Alors que le contribuable ordinaire se trouve face au mur de l’administration et doit affronter une grande rigueur, le Conseil d’Etat, pour plaire de manière outrageuse aux frontaliers, a mis en place un système d’autogestion des impôts au travers de la Commission consultative en matière d'impôt à la source, qui comprend 2 de leurs membres ainsi que des alliés des milieux syndicaux et patronaux, avec une présence très minoritaire de l’administration fiscale.

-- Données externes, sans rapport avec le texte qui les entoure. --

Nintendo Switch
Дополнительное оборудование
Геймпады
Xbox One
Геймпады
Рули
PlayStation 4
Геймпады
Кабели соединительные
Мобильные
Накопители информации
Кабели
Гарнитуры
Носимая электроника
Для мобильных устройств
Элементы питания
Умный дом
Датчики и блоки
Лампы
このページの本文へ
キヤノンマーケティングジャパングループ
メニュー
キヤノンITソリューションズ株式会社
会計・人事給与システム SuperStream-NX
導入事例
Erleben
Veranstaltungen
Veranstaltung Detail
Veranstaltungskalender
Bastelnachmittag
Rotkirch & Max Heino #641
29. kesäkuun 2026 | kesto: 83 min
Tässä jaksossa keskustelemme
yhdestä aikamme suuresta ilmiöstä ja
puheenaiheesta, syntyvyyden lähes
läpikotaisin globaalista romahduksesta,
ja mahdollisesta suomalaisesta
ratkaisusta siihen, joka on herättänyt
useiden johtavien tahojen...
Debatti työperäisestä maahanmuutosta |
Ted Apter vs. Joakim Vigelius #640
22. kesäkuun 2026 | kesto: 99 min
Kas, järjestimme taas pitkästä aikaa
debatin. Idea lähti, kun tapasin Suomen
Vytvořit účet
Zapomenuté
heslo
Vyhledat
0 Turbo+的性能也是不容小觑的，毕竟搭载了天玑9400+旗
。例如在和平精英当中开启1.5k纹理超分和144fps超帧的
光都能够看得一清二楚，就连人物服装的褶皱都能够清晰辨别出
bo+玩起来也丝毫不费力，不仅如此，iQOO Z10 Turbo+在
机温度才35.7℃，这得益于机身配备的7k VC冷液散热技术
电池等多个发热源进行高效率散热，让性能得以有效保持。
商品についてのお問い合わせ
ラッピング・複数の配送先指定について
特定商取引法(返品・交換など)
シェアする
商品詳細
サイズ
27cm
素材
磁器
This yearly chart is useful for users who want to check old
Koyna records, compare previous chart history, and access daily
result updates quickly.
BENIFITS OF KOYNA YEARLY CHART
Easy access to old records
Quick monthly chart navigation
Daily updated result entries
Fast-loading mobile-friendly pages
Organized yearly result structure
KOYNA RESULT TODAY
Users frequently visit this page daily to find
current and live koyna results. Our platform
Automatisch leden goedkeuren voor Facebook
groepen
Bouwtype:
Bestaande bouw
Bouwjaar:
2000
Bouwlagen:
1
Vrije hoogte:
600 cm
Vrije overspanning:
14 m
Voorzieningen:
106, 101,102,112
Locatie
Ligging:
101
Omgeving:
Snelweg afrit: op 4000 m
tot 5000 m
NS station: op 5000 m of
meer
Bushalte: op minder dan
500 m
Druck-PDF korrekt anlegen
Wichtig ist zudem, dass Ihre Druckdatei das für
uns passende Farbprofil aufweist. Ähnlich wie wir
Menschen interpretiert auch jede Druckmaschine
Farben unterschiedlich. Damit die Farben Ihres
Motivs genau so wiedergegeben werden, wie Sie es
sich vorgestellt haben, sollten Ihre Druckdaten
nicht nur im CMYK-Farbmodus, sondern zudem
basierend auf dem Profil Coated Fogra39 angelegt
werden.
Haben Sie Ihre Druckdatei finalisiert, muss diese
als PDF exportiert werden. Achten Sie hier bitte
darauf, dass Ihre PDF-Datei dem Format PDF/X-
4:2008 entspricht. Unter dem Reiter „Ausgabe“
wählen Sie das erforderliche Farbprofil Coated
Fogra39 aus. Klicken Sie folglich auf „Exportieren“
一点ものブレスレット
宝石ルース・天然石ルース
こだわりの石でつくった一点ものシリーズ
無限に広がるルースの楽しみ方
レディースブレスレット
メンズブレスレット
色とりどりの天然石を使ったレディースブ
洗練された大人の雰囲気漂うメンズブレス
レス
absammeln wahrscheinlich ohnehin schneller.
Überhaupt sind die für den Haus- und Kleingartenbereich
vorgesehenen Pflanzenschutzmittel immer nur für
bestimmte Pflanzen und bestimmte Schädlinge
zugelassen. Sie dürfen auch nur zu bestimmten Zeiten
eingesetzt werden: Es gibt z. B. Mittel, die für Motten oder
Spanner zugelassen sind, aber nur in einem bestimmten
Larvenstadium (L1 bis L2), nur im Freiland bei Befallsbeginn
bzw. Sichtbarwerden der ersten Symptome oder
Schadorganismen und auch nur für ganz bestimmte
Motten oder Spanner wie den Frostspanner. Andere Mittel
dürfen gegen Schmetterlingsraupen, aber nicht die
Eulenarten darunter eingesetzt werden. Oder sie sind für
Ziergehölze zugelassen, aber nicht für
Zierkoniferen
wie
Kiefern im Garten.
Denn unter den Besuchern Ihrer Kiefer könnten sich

C’est par la voie d’un règlement édicté par le Conseil d’Etat (D 3 20 03) que cette commission consultative a été créée avec l’organisation suivante (art. 3 al.3)  :

« Elle est présidée par le conseiller d'Etat chargé du département des finances et est composée de :

  1. a) un représentant de l'Union des associations patronales genevoises;
  2. b) deux représentants de la Communauté genevoise d'action syndicale;
  3. c) un représentant de la Chambre de commerce, d'industrie et des services de Genève;
  4. d) deux représentants du Groupement transfrontalier européen;
  5. e) deux représentants de l'administration fiscale cantonale. »

 

En somme, les contribuables de cette catégorie s’attribuent à eux-mêmes des impôts très favorables, dans une commission où leurs défenseurs (groupement transfrontalier, milieux syndicaux ouvriers et patronaux) sont majoritaires, ce qui est un dumping fiscal largement défavorable aux résidents genevois.

 

Ce véritable scandale qui n’a pas d’équivalent démontre la faiblesse de l’Etat à Genève. Il convient de rétablir la République, ce que demande le présent projet de loi qui propose une commission composée de représentants du Peuple désignés par le Grand Conseil et de délégués du Conseil d’Etat.

 

C’est au travers d’un règlement, entièrement sous la coupe du Conseil d’Etat, qu’existe l’actuelle commission consultative. Pour empêcher une telle dérive et assurer aux citoyens-contribuables une véritable garantie, il est nécessaire que ladite commission figure expressément dans la loi. Quant à son champ d’action, il suffit de reprendre une partie de l’actuel règlement (D 3 20 03), en éliminant les éléments favorisant outrageusement les frontaliers, ce qui a été le but du Conseil d’Etat et ne doit plus être toléré :

 

« La commission a pour missions :

  1. a) d'informer le Conseil d'Etat des problèmes inventoriés en matière d'imposition à la source des personnes physiques et morales dans le canton de Genève, ou dans des domaines connexes touchant les contribuables imposés à la source;
  2. b) de proposer, tout en respectant les traités internationaux, la constitution fédérale, la législation fédérale, la constitution et la législation genevoises, ainsi que les contingences de la pratique, des solutions acceptables pour tous;
  3. c) de formuler des propositions visant à favoriser le rapprochement entre l'Etat, d'une part, et les contribuables imposés à la source, d'autre part;
  4. d) de conseiller le Conseil d'Etat sur l'évolution souhaitable de la politique en matière d'imposition à la source des personnes physiques et morales. »

 

On comprend à la lecture de ce règlement le pouvoir excessif que les travailleurs frontaliers ainsi que leurs alliés patronaux et syndicaux ont pris, afin faire perdre de l’argent aux caisses de l’Etat de Genève, non contents de faire déjà perdre des emplois aux résidents genevois.

 

Le but est clair autant pour les patrons cherchant à limiter les dépenses salariales que pour les syndicats désirant plaire à leur clientèle frontalière très active, quant au groupement transfrontalier il défend tout aussi logiquement ses membres.

 

Il convient de serrer la vis et de mettre fin à ces privilèges que Genève ne peut plus accorder. Ce projet de loi est un pas en cette direction, pour des impôts à la source qui ne soient plus un privilège fiscal mais qui répondent à une équité en relation avec la situation du contribuable lambda.

 

Au moment où l’Etat de Genève connaît des difficultés budgétaires, il est indécent de laisser la situation actuelle telle quelle.

 

En conséquence, nous vous demandons, Mesdames et Messieurs les députés, de faire bon accueil au présent projet de loi.

 

 

Conséquences financières

Il est certain qu’une commission véritablement indépendante augmentera les rentrées de manière notable et permettra ainsi d’équilibrer les rentrées fiscales de l’impôt à la source, parce que, dorénavant, c’est l’intérêt général qui primera et non les intérêts particuliers.